-- Try it --
Could you copy out, word for word, the text of the items below, starting with the line that contains "Skip to main content" and going on through the line that contains "client testimonials to build trust", both included? Leave the pictures out of your answer.

-- Available data --
►
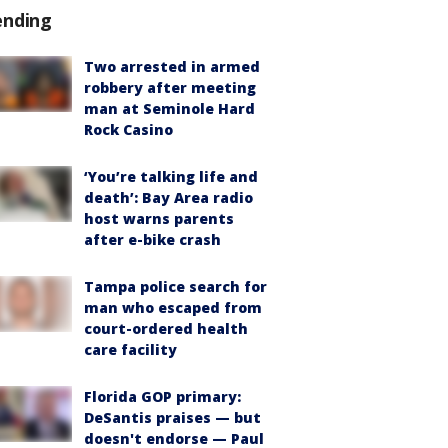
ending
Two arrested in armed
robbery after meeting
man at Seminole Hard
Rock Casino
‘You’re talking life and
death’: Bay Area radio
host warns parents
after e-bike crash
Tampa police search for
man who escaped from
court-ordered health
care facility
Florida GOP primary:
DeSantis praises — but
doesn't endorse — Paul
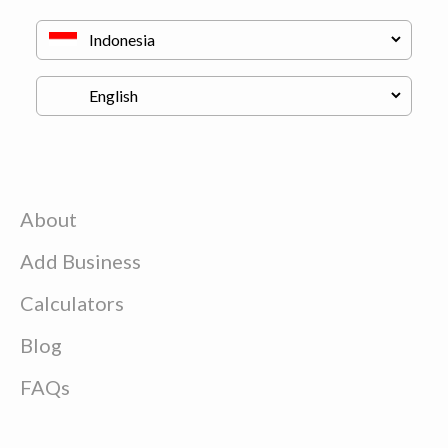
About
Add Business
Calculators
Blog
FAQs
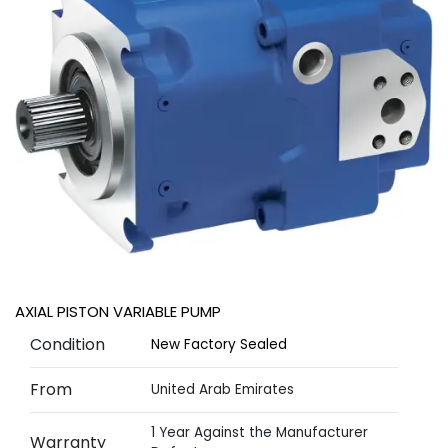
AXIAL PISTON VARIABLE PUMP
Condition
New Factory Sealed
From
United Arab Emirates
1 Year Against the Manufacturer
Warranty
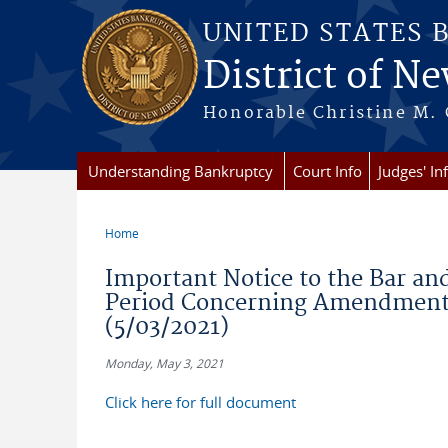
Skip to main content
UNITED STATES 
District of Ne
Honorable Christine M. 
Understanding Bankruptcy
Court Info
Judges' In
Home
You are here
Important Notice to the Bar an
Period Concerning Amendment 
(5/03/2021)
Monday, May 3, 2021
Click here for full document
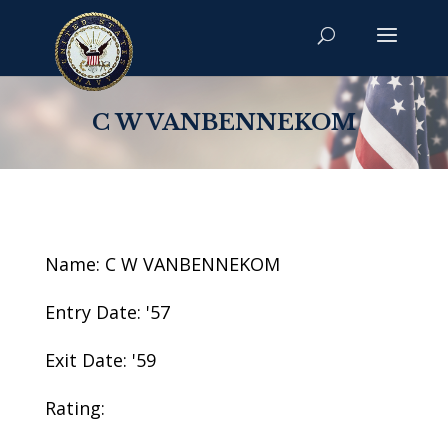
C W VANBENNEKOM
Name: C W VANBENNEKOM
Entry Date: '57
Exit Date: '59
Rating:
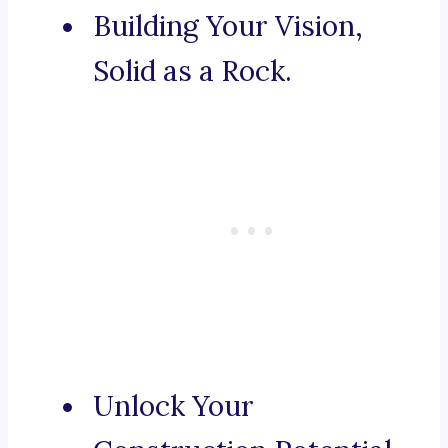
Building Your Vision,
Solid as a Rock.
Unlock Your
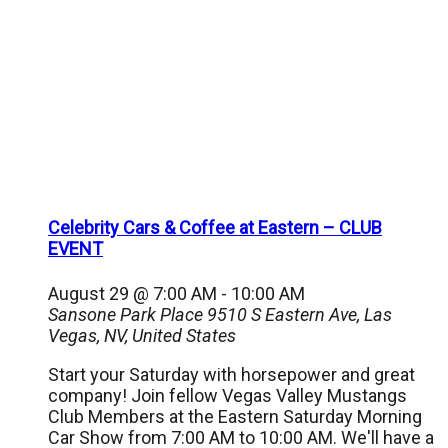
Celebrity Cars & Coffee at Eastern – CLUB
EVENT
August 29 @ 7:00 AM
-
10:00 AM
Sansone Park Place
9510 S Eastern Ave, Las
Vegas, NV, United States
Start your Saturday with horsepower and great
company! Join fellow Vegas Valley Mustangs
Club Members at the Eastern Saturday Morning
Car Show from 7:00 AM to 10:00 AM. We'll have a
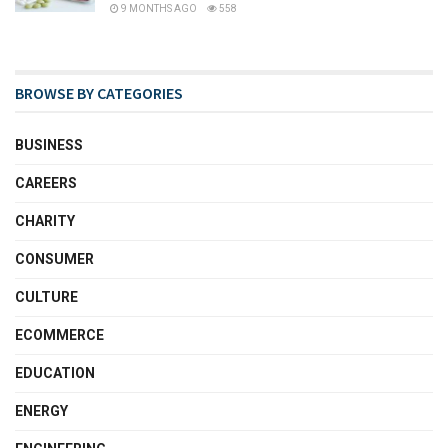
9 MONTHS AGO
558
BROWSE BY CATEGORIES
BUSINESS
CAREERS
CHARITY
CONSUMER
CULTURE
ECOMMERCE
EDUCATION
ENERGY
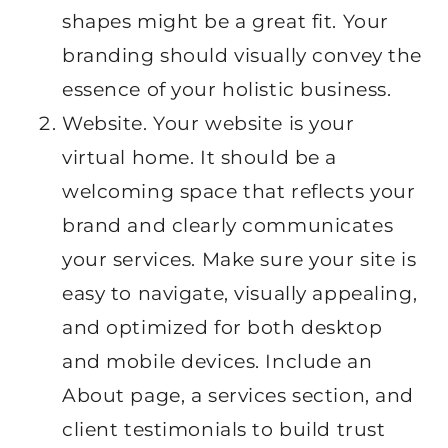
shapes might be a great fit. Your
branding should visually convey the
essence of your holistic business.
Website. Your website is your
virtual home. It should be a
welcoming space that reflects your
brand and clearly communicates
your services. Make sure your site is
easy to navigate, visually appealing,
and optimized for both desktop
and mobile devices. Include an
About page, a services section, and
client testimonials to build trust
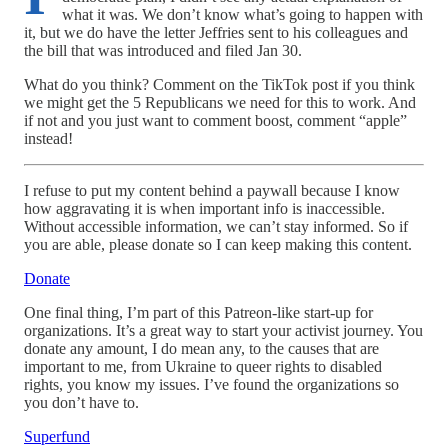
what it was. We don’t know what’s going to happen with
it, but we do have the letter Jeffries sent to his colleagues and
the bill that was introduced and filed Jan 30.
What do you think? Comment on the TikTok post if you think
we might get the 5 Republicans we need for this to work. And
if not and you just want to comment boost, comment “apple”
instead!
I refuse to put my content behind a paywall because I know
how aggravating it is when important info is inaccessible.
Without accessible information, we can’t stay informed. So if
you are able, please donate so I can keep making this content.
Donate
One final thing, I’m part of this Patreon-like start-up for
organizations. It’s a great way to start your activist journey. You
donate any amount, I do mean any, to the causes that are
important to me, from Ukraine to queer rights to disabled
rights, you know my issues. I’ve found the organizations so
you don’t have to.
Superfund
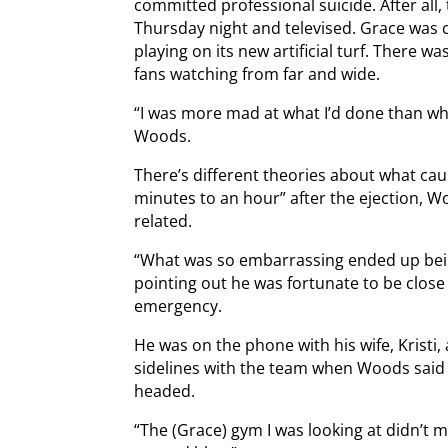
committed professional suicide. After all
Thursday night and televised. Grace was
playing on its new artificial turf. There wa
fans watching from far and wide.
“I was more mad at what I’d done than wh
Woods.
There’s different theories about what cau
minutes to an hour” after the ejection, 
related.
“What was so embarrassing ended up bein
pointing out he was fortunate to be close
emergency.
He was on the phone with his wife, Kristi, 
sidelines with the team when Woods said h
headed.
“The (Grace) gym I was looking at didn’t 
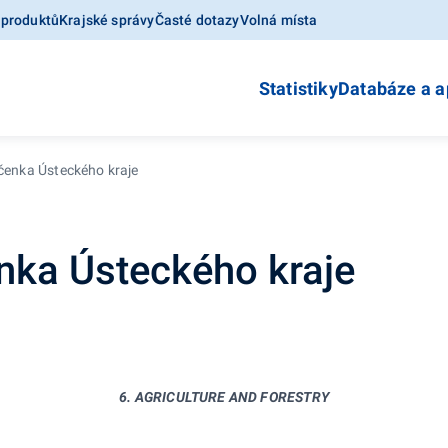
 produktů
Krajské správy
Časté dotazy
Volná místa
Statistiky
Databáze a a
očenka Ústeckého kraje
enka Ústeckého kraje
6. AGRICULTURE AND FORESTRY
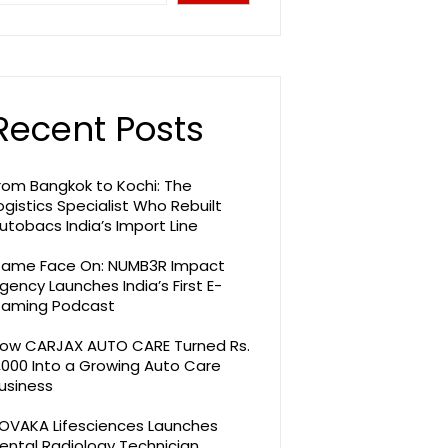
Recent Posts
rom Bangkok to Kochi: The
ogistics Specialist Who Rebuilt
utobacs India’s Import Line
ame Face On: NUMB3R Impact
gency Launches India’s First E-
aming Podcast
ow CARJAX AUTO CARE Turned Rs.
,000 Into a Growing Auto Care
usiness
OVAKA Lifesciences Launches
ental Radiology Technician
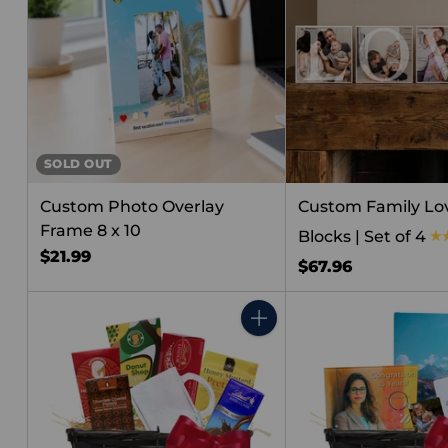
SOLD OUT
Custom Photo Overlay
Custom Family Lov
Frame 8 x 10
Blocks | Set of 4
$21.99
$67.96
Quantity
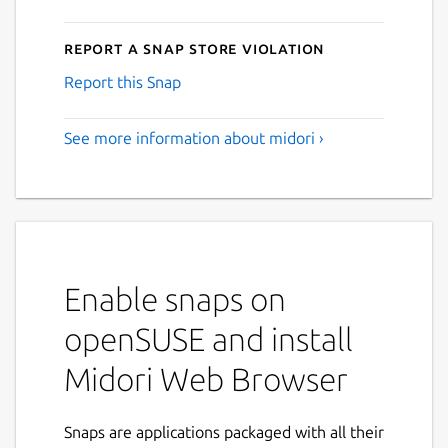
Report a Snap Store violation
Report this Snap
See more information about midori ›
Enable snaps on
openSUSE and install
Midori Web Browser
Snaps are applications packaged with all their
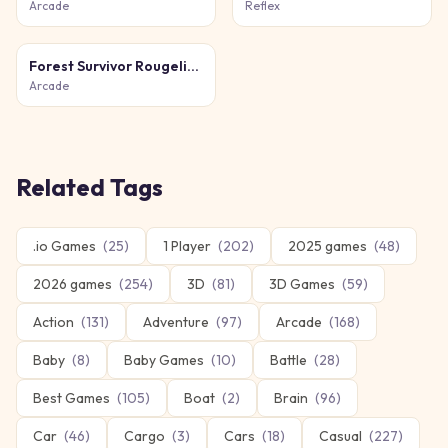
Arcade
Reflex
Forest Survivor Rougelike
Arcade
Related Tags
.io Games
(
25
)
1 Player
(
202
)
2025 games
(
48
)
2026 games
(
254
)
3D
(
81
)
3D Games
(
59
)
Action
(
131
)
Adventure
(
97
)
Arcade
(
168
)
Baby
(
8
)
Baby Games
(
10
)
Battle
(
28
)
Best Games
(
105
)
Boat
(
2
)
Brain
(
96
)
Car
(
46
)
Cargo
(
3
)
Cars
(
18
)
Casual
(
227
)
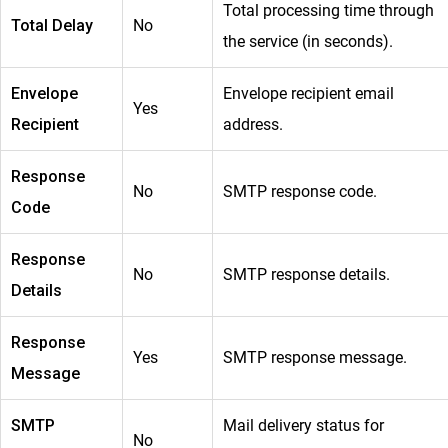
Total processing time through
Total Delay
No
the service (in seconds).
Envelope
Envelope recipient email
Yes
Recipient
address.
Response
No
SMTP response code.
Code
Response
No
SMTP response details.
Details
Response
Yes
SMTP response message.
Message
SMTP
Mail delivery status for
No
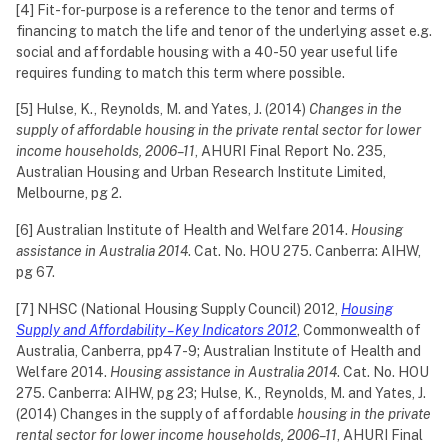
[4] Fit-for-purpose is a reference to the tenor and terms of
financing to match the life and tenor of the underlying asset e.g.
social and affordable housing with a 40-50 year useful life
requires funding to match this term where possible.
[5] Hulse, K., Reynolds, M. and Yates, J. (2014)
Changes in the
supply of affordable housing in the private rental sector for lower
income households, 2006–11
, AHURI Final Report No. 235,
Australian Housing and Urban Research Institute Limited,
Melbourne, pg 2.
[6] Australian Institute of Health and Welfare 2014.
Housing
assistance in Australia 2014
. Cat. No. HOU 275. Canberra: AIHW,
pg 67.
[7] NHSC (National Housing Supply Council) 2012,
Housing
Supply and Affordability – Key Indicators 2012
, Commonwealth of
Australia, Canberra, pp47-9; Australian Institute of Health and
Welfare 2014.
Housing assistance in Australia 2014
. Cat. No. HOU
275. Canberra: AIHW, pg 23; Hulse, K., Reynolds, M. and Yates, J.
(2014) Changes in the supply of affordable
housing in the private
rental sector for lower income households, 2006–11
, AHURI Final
◄
-- Reply to the exercise --
Skip to main content
UNITED STATES 
District of Ne
Honorable Christine M. 
Understanding Bankruptcy
Court Info
Judges' In
Home
You are here
Important Notice to the Bar an
Period Concerning Amendment 
(5/03/2021)
Monday, May 3, 2021
Click here for full document
C W VANBENNEKOM
Name: C W VANBENNEKOM
Entry Date: '57
Exit Date: '59
Rating:
Building Your Vision,
Solid as a Rock.
Unlock Your
Celebrity Cars & Coffee at Eastern – CLUB
EVENT
August 29 @ 7:00 AM
-
10:00 AM
Sansone Park Place
9510 S Eastern Ave, Las
Vegas, NV, United States
Start your Saturday with horsepower and great
company! Join fellow Vegas Valley Mustangs
Club Members at the Eastern Saturday Morning
Car Show from 7:00 AM to 10:00 AM. We'll have a
9 MONTHS AGO
558
BROWSE BY CATEGORIES
BUSINESS
CAREERS
CHARITY
CONSUMER
CULTURE
ECOMMERCE
EDUCATION
ENERGY
shapes might be a great fit. Your
branding should visually convey the
essence of your holistic business.
Website. Your website is your
virtual home. It should be a
welcoming space that reflects your
brand and clearly communicates
your services. Make sure your site is
easy to navigate, visually appealing,
and optimized for both desktop
and mobile devices. Include an
About page, a services section, and
client testimonials to build trust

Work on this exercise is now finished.